Evidemment nous en venons là au point le plus difficile. Est-ce que
tout cela va pas trop loin, au sens où la croyance religieuse elle même
serait perçue à travers le fétichisme?
Vous savez que Auguste Comte, par exemple, lorsqu'il établissait sa loi
des trois états de l'humanité décrivait le premier comme état
théologique. Dans cet état lui-même le premier moment c'est le
fétichisme au sens des ethnologues, l'adoration d'objets. On pourrait
d'ailleurs développer toute la question du rapport entre le fétichisme
au sens psychanalytique et le fétichisme au sens ethnologique. Mais
enfin on me dira que précisément le fétichisme au sens ethnologique
n'est qu'un état très primitif de la croyance, et que celle-ci, avec
les religions monothéiste notamment concerne un Dieu qui s'est retiré
du monde des objets.
Je ne sais pas de quoi va parler Alain Harly sous le titre " un certain
vide ". J'aurais tendance pour ma part à repenser au fait que Dieu soit
l'anagramme de vide, et à la façon dont cela peut se dire dans la
poésie de Jabes par exemple.

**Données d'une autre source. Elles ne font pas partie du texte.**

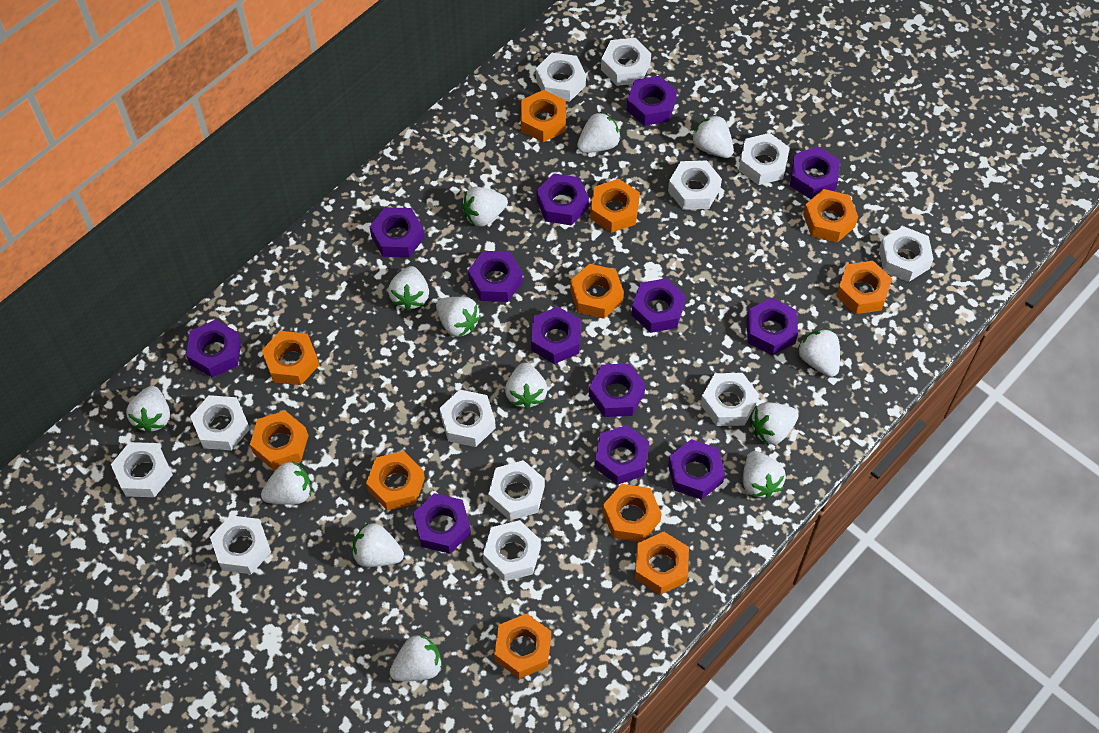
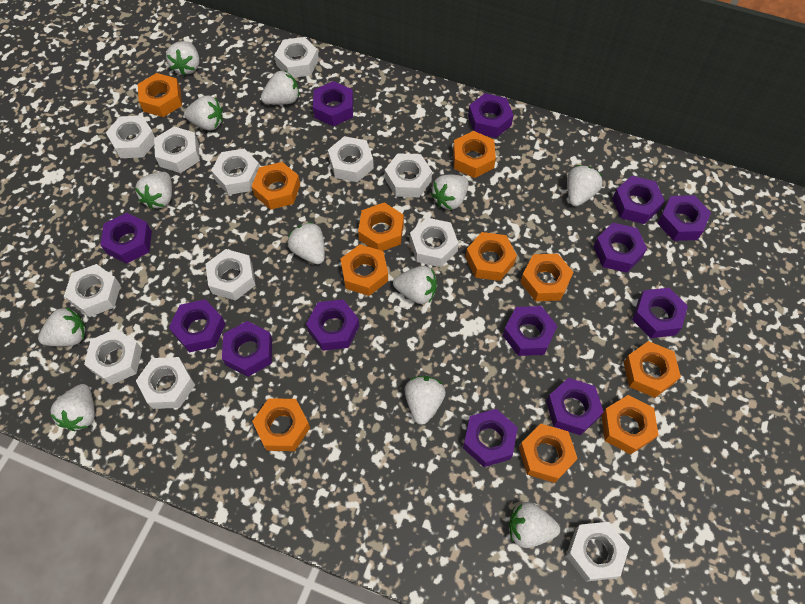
white strawberry: [126,386,170,433] [261,461,311,505] [352,523,404,567] [388,266,429,311] [390,634,442,681] [436,297,481,337] [462,187,508,226] [505,363,548,409] [577,112,621,153] [692,115,734,158] [743,451,786,498] [750,402,798,444] [798,329,840,377] = 13 -> [38,307,86,346] [50,384,95,431] [135,172,172,209] [166,41,199,76] [184,96,223,130] [261,70,299,105] [288,222,325,264] [393,266,437,304] [405,376,446,425] [431,174,469,210] [509,502,560,548] [567,165,603,206] = 12

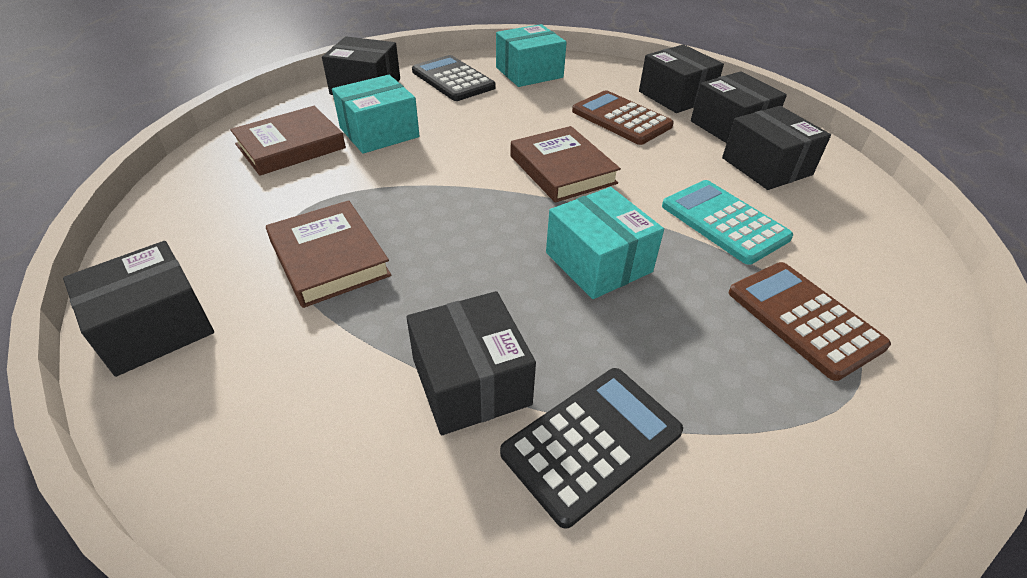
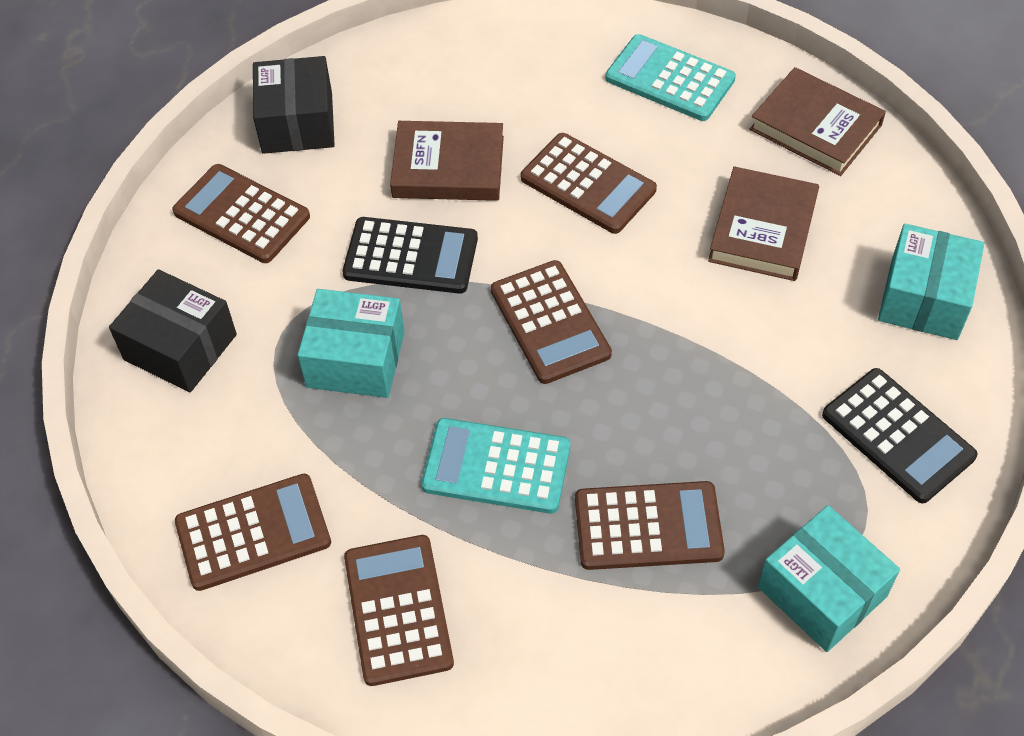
black box: [63,241,214,377] [322,36,400,95] [406,291,536,435] [639,44,724,113] [691,71,787,143] [722,106,831,190] = 6 -> [109,269,237,393] [253,56,335,154] = 2
brown calculator: [572,90,674,145] [728,262,891,381] = 2 -> [172,164,310,263] [175,474,331,591] [344,535,454,686] [491,260,612,384] [521,133,657,234] [575,481,725,570] = 6
turquoise calculator: [662,180,793,265] = 1 -> [421,418,570,514] [605,34,736,121] = 2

Mais enfin précisément il n'est pas si
fréquent de voir le sujet en rester, par rapport à sa croyance, à ce
niveau du vide. Le plus souvent nous remplissons ce vide. C'est ce qu'a
pu dénoncer par exemple quelqu'un comme Yeshayahou Leibowitz qui montre
à quel point des éléments d'idolâtrie peuvent s'infiltrer même dans la
religion juive, malgré son rejet de toute représentation. Il y aurait
ainsi une étude à faire de la coexistence, dans les religions, de ce
qui creuse un manque et de ce qui tend à le combler, mais cela bien sûr
je ne pourrai pas du tout m'y engager aujourd'hui. J'ai simplement
essayé de mener d'une structure particulière qui nous apprend quelque
chose sur la croyance, sur la structure de la croyance, à des questions
plus générales qui sont celles que nous nous posons tous aujourd'hui.